Configuration Reference
SearchConfig fields with their defaults and environment variable overrides:
| Field | Type | Default | Env Var | Description |
|---|---|---|---|---|
model | str | "openai:gpt-4o" | EXO_SEARCH_MODEL | Primary LLM for research and writing |
fast_model | str | "openai:gpt-4o-mini" | EXO_SEARCH_FAST_MODEL | Fast LLM for classification and suggestions |
embedding_model | str | "gemini-embedding-2-preview" | EXO_SEARCH_EMBEDDING_MODEL | Model for semantic reranking |
searxng_url | str | "http://localhost:8888" | SEARXNG_URL | SearXNG instance URL (fallback search backend) |
serper_api_key | str | "" | SERPER_API_KEY | Serper API key for Google Search (preferred backend) |
jina_api_key | str | "" | JINA_API_KEY | Jina Cloud API key for page content extraction |
jina_reader_url | str | "http://127.0.0.1:3000" | JINA_READER_URL | Local Jina Reader URL |
max_results | int | 10 | — | Maximum search results per query |
max_iterations | int | None | None (auto) | — | Override per-mode iteration limit |
max_writer_sources | int | 15 | — | Cap on sources passed to writer |
max_writer_words | int | None | None | — | Override quality mode 2000-word target |
max_content_chars | int | 10000 | — | Max characters per page for enrichment |
max_deep_research_steps | int | 7 | — | Max steps in sequential research plan |
llm_verification | bool | False | — | Enable LLM-based claim verification |
claim_first_writing | bool | True | — | Use claim-first writing in quality/deep modes |
max_revision_rounds | int | 2 | — | Max write-verify-revise rounds |
revision_threshold | float | 0.3 | — | Revise if removed/total citations exceeds this |
context_window_tokens | int | None | None (auto) | — | Override model context window size |
system_instructions | str | "" | — | Custom instructions injected into the writer prompt |
CLI Usage
# Single query
python -m exo.search "What is quantum computing?"
# Quality mode
python -m exo.search --quality quality "CRISPR gene editing"
# Streaming output
python -m exo.search --stream "latest AI news"
# Interactive chat
python -m exo.search --chat
# Start FastAPI server
python -m exo.search --serve --port 8000
# With verbose logging
python -m exo.search -v "test query"Server Endpoints
When running with --serve or exo-search --serve, the FastAPI server exposes:
| Method | Path | Description |
|---|---|---|
GET | /search | Run a search query, returns SearchResponse JSON |
GET | /stream | Stream search pipeline as server-sent events |
POST | /chat | Multi-turn chat with session management |
Key Types
SearchResponse
class SearchResponse(BaseModel):
answer: str # Cited answer text with [N] markers
sources: list[Source] # Cited sources (title, url, content)

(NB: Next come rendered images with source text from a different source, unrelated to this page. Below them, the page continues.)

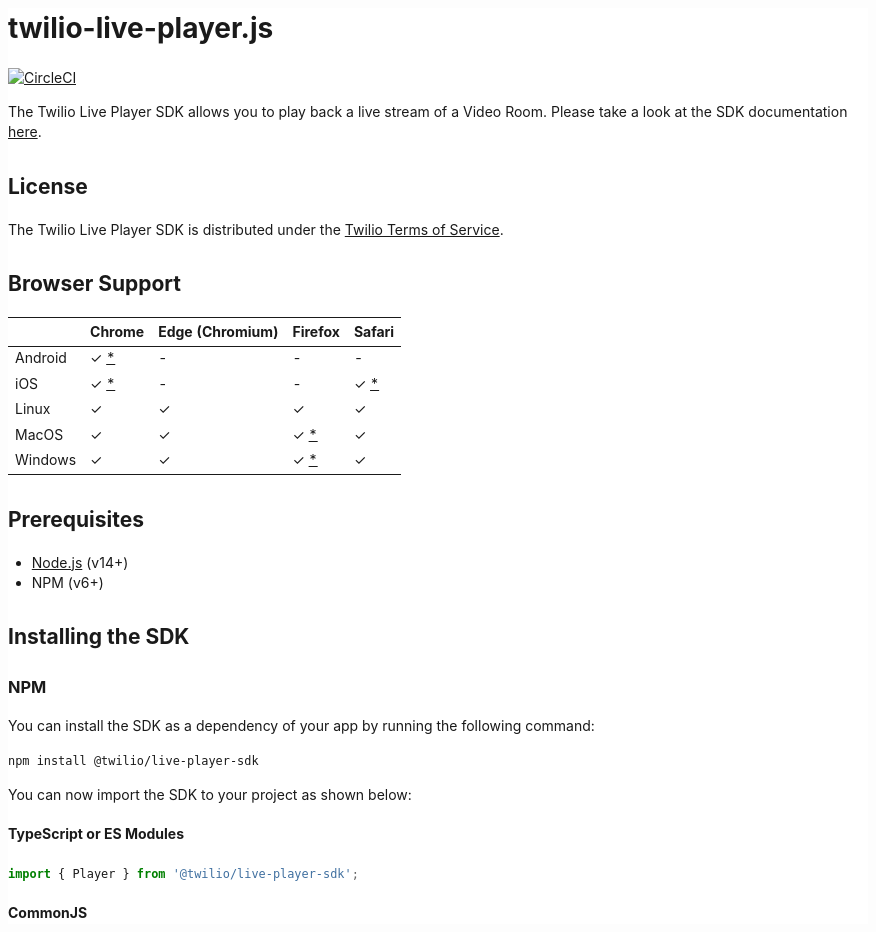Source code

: # twilio-live-player.js

[![CircleCI](https://circleci.com/gh/twilio/twilio-live-player.js.svg?style=svg&circle-token=4046cd25e4ae3226fecede75b0c94e8d19ad0c16)](https://circleci.com/gh/twilio/twilio-live-player.js)

The Twilio Live Player SDK allows you to play back a live stream of a Video Room. Please
take a look at the SDK documentation [here](https://twilio.github.io/twilio-live-player.js/docs/latest/).

## License

The Twilio Live Player SDK is distributed under the [Twilio Terms of Service](https://www.twilio.com/legal/tos).

## Browser Support

| | Chrome | Edge (Chromium) | Firefox | Safari |
|---|---|---|---|---|
| Android | ✓ [*](#android-chrome) | - | - | - |
| iOS | ✓ [*](#ios-chrome) | - | - | ✓ [*](#ios-safari) |
| Linux | ✓ | ✓ | ✓ | ✓ |
| MacOS | ✓ | ✓ | ✓ [*](#desktop-firefox) | ✓ |
| Windows | ✓ | ✓ | ✓ [*](#desktop-firefox) | ✓ |

## Prerequisites

- [Node.js](https://nodejs.org/) (v14+)
- NPM (v6+)

## Installing the SDK

### NPM

You can install the SDK as a dependency of your app by running the following command:

```
npm install @twilio/live-player-sdk
```

You can now import the SDK to your project as shown below:

#### TypeScript or ES Modules

```ts
import { Player } from '@twilio/live-player-sdk';
```

#### CommonJS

suggestions: list[str] # Follow-up question suggestions
query: str # Effective query (after rewriting)
mode: str # Research mode used
verification: CitationVerification | None # Citation verification stats
contradictions: ContradictionReport | None # Cross-source contradictions
confidence: float | None # 0-1 confidence score
confidence_breakdown: dict | None # Component-level breakdownPipelineEvent
class PipelineEvent(BaseModel):
type: str = "pipeline"
stage: str # "classifier", "researcher", "deep_research", "enrichment",
# "writer", "revision", "suggestions"
status: str # "started", "completed"
message: str # Optional detail messageCitationVerification
class CitationVerification(BaseModel):
total_citations: int # Total [N] markers found
verified: int # Citations confirmed by source content
removed: int # Citations removed as unsupported
flagged: int # Citations flagged but kept
llm_verified: int # Citations verified via LLM spot-check
revision_count: int # Number of revision rounds performedClassification
class Classification(BaseModel):
skip_search: bool # True for greetings, math, etc.
personal_search: bool # User-specific queries
academic_search: bool # Scholarly content needed
discussion_search: bool # Social/forum content needed
show_weather_widget: bool # Weather intent detected
show_stock_widget: bool # Stock/finance intent detected
show_calculation_widget: bool # Calculation intent detected
requires_sequential_research: bool # Multi-step research needed
estimated_complexity: str # "simple", "moderate", "complex"ResearchMode
class ResearchMode(StrEnum):
SPEED = "speed"
BALANCED = "balanced"
QUALITY = "quality"
DEEP = "deep"